Als Hij zo’n uitspraak doet, spits je de oren. Dan gaat Hij iets zeggen waar Hij helemaal achter staat. Het zijn als het ware 2 uitroeptekens aan het begin van een zin.
De vertaling “Voorwaar” is terecht, want daardoor wil Jezus het er op volgende woord stempelen als volkomen zeker en betrouwbaar. Jezus staat er persoonlijk voor in, dat het is of zijn zal zoals Hij zegt. Hij staat er voor in met zijn leven.
Welnu, de Heere Jezus zegt “amen” op het gebed dat Hij ons geleerd heeft. Het is het volmaakte gebed, zeggen wij wel eens. In dat gebed, hoe kort ook, komt werkelijk alles aan de orde. Wat zijn we blij, dat we dit gebed hebben. Om al onze gebeden aan te toetsen. Maar ook om het gebed te gebruiken. Niet omdat we zelfs niet kunnen bedenken. Maar om in alle beknoptheid alles uit te spreken, wat we maar kunnen vragen. Het Gebed bindt ook christenen aan elkaar.

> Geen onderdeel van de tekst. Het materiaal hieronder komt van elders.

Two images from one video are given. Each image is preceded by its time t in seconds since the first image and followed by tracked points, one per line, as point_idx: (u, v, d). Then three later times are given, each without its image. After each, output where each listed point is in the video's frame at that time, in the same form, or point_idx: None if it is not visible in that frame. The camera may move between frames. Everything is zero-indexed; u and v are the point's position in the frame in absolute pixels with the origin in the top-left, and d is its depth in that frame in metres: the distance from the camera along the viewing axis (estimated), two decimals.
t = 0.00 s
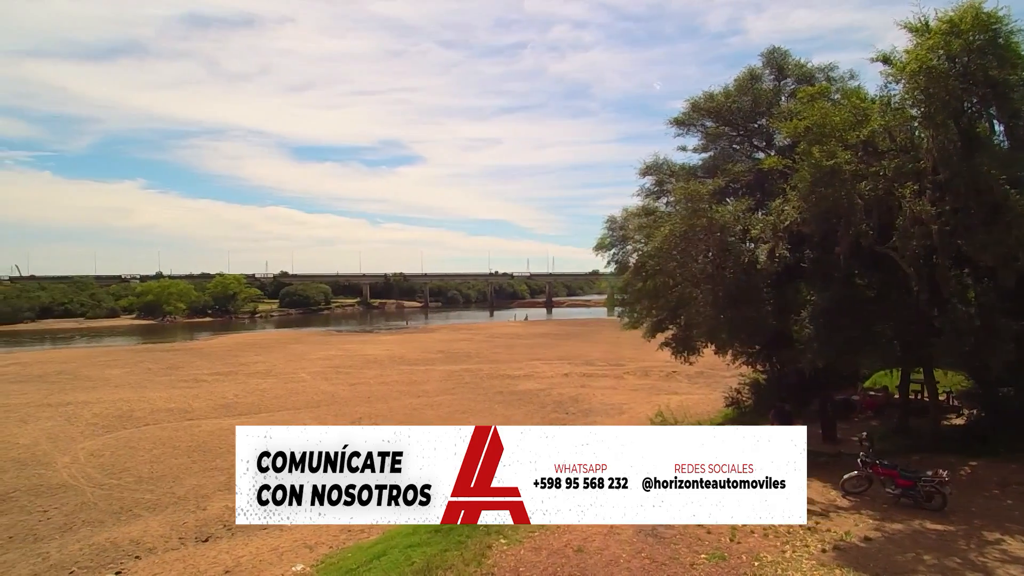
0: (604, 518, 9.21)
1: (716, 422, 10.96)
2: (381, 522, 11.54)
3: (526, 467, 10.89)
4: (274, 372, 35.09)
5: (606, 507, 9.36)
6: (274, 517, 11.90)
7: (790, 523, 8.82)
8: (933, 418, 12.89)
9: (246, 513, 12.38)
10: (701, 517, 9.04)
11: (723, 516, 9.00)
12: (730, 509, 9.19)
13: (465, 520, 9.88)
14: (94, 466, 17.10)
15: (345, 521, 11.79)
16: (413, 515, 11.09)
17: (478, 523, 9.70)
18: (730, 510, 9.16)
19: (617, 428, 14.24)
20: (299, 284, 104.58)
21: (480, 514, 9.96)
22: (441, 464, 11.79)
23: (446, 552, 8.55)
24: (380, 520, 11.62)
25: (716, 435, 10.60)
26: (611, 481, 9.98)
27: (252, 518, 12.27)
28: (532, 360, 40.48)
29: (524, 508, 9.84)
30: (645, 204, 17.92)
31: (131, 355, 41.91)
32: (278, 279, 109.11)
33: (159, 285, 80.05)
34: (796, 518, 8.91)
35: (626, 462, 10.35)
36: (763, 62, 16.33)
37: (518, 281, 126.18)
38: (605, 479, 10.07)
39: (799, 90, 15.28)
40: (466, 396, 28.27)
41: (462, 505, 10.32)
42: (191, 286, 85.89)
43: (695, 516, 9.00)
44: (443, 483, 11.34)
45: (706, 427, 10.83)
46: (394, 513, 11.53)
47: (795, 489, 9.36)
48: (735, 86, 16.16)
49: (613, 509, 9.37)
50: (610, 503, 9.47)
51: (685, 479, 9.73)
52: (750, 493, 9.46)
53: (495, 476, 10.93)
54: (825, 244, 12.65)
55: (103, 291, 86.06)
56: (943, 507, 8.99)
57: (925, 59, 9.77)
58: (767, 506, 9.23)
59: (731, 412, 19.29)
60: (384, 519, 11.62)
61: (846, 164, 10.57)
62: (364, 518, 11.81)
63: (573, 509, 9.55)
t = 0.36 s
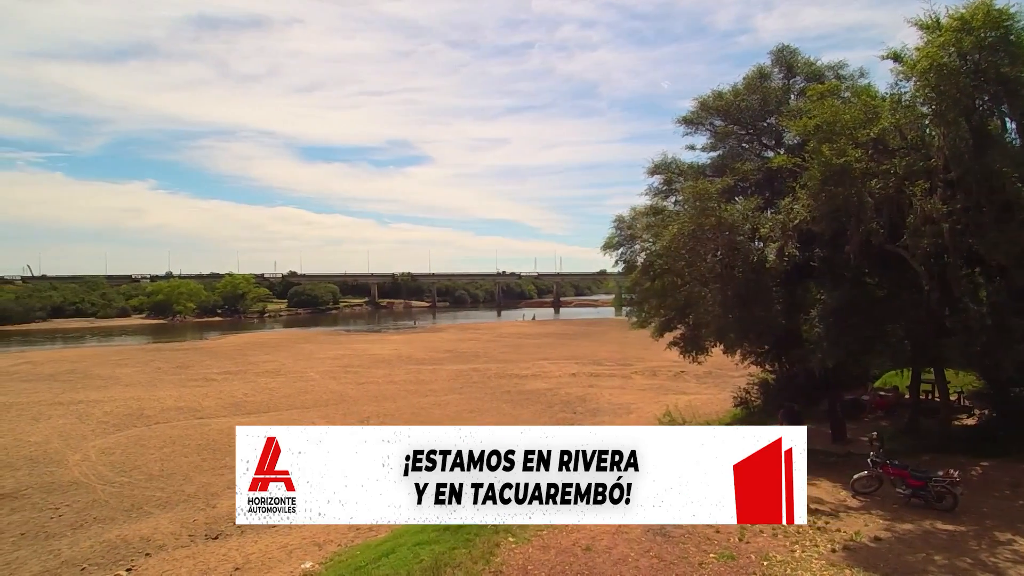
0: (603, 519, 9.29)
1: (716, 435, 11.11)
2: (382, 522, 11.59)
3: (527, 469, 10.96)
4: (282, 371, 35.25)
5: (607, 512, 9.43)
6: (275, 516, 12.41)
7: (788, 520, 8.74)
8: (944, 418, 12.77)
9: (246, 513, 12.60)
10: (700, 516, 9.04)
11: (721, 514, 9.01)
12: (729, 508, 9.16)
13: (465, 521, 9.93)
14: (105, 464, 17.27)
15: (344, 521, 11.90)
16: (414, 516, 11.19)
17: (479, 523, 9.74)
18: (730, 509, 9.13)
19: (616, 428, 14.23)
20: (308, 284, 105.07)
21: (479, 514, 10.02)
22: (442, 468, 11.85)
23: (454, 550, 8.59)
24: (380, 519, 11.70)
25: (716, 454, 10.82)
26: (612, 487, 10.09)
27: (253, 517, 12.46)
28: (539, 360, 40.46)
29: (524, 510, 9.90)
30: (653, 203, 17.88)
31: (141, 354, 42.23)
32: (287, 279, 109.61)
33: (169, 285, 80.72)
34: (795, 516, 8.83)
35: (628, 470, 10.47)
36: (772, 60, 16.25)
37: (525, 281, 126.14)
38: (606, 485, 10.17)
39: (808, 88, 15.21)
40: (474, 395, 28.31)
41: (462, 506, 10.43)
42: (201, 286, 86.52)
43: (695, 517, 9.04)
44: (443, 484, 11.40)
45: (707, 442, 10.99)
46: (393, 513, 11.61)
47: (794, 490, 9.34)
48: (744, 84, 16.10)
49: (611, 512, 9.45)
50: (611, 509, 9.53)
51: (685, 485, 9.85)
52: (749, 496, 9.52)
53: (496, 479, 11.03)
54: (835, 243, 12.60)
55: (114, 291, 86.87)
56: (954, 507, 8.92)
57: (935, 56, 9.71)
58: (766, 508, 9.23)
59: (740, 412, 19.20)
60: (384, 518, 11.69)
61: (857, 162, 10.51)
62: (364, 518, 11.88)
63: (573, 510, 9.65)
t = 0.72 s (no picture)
0: (602, 517, 9.29)
1: (717, 435, 11.37)
2: (381, 522, 11.56)
3: (529, 470, 10.96)
4: (289, 370, 35.37)
5: (607, 510, 9.43)
6: (275, 517, 12.43)
7: (788, 521, 8.66)
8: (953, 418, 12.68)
9: (246, 513, 12.67)
10: (699, 517, 8.94)
11: (720, 512, 8.93)
12: (729, 508, 9.05)
13: (465, 520, 9.90)
14: (114, 462, 17.42)
15: (344, 521, 11.91)
16: (415, 516, 11.22)
17: (478, 523, 9.71)
18: (730, 509, 9.01)
19: (619, 429, 14.16)
20: (315, 284, 105.46)
21: (480, 514, 10.00)
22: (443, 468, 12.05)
23: (461, 548, 8.61)
24: (379, 519, 11.67)
25: (715, 454, 10.95)
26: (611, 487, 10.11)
27: (252, 517, 12.50)
28: (546, 359, 40.43)
29: (523, 510, 9.83)
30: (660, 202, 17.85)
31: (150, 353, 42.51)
32: (294, 279, 110.01)
33: (178, 285, 81.25)
34: (795, 516, 8.76)
35: (630, 472, 10.53)
36: (780, 58, 16.17)
37: (532, 281, 126.15)
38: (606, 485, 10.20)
39: (817, 86, 15.13)
40: (480, 394, 28.34)
41: (461, 506, 10.44)
42: (209, 286, 86.99)
43: (695, 517, 8.93)
44: (444, 485, 11.47)
45: (706, 442, 11.16)
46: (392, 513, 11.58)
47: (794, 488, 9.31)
48: (751, 82, 16.03)
49: (610, 510, 9.46)
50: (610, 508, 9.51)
51: (685, 485, 9.85)
52: (749, 496, 9.46)
53: (498, 480, 11.01)
54: (843, 241, 12.54)
55: (123, 290, 87.51)
56: (964, 507, 8.85)
57: (944, 53, 9.68)
58: (767, 508, 9.16)
59: (748, 412, 19.09)
60: (384, 518, 11.65)
61: (865, 159, 10.47)
62: (364, 518, 11.86)
63: (573, 509, 9.60)
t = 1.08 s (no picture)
0: (601, 517, 9.27)
1: (718, 436, 11.40)
2: (380, 522, 11.55)
3: (530, 470, 11.00)
4: (295, 369, 35.51)
5: (607, 510, 9.37)
6: (275, 517, 12.41)
7: (787, 521, 8.59)
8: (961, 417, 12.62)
9: (246, 513, 12.67)
10: (699, 516, 8.88)
11: (720, 511, 8.89)
12: (729, 508, 8.99)
13: (465, 520, 9.94)
14: (122, 461, 17.54)
15: (344, 521, 11.89)
16: (416, 516, 11.30)
17: (478, 522, 9.73)
18: (730, 510, 8.92)
19: (620, 429, 14.16)
20: (321, 284, 105.75)
21: (480, 514, 10.04)
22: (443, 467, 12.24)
23: (467, 546, 8.64)
24: (378, 519, 11.66)
25: (716, 454, 10.99)
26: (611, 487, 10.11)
27: (252, 517, 12.48)
28: (552, 359, 40.40)
29: (522, 509, 9.82)
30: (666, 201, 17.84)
31: (157, 352, 42.76)
32: (301, 279, 110.38)
33: (185, 285, 81.66)
34: (795, 515, 8.70)
35: (631, 472, 10.58)
36: (786, 56, 16.12)
37: (537, 281, 126.15)
38: (606, 485, 10.22)
39: (823, 84, 15.09)
40: (486, 394, 28.37)
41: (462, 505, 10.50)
42: (216, 286, 87.35)
43: (695, 517, 8.86)
44: (444, 485, 11.58)
45: (706, 442, 11.21)
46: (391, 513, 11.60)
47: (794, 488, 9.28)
48: (758, 80, 15.98)
49: (610, 509, 9.46)
50: (609, 510, 9.44)
51: (685, 485, 9.81)
52: (749, 496, 9.41)
53: (498, 480, 11.03)
54: (851, 240, 12.48)
55: (131, 290, 87.98)
56: (972, 506, 8.82)
57: (953, 50, 9.64)
58: (767, 508, 9.10)
59: (754, 411, 19.03)
60: (384, 518, 11.63)
61: (873, 157, 10.42)
62: (364, 517, 11.85)
63: (573, 509, 9.54)
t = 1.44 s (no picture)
0: (600, 516, 9.26)
1: (719, 438, 11.44)
2: (380, 522, 11.49)
3: (530, 471, 10.99)
4: (300, 369, 35.62)
5: (607, 510, 9.32)
6: (275, 517, 12.42)
7: (787, 521, 8.54)
8: (968, 417, 12.53)
9: (246, 513, 12.70)
10: (698, 515, 8.85)
11: (720, 511, 8.86)
12: (729, 508, 8.93)
13: (464, 521, 9.97)
14: (127, 460, 17.64)
15: (344, 521, 11.86)
16: (417, 516, 11.32)
17: (477, 522, 9.74)
18: (730, 509, 8.89)
19: (619, 429, 14.16)
20: (326, 284, 106.01)
21: (479, 514, 10.05)
22: (443, 468, 12.28)
23: (472, 543, 8.67)
24: (377, 519, 11.65)
25: (715, 454, 10.98)
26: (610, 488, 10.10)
27: (252, 517, 12.56)
28: (556, 359, 40.38)
29: (522, 509, 9.81)
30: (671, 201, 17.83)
31: (163, 352, 42.97)
32: (305, 279, 110.73)
33: (190, 285, 81.99)
34: (795, 515, 8.66)
35: (631, 473, 10.56)
36: (791, 55, 16.06)
37: (542, 281, 126.19)
38: (606, 485, 10.22)
39: (828, 84, 15.04)
40: (490, 394, 28.39)
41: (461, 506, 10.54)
42: (221, 286, 87.65)
43: (695, 517, 8.80)
44: (444, 485, 11.62)
45: (707, 443, 11.23)
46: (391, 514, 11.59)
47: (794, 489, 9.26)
48: (763, 79, 15.94)
49: (609, 509, 9.44)
50: (609, 510, 9.40)
51: (685, 485, 9.79)
52: (749, 496, 9.37)
53: (498, 480, 11.06)
54: (856, 239, 12.43)
55: (136, 290, 88.40)
56: (978, 506, 8.79)
57: (958, 48, 9.61)
58: (767, 508, 9.06)
59: (759, 411, 18.98)
60: (383, 518, 11.62)
61: (878, 155, 10.41)
62: (364, 518, 11.81)
63: (573, 509, 9.49)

2. Het wordt ook gebruikt om instemming te betuigen met dat wat gezegd is
* Benaja heeft van koning David gehoord wat er allemaal moet gebeuren om David’s zoon Salomo koning te maken. En als antwoord daarop zegt hij: “Amen, zo bevestige de Heere de woorden van mijn heer de koning”. Met dit “amen” erkent hij de geldigheid van Davids besluit en verklaart hij daaraan gebonden te zijn.
* In Deut. 27: 15 worden een aantal vervloekingen uitgesproken. Het gaat telkens om een straf, die men zich op de hals haalt, als men de geboden van God negeert. Mozes spreekt die vervloekingen uit. En telkens zegt het volk “amen”. Ze stemmen er mee in, dat iemand die tegen Gods gebod ingaat, gestraft zal worden.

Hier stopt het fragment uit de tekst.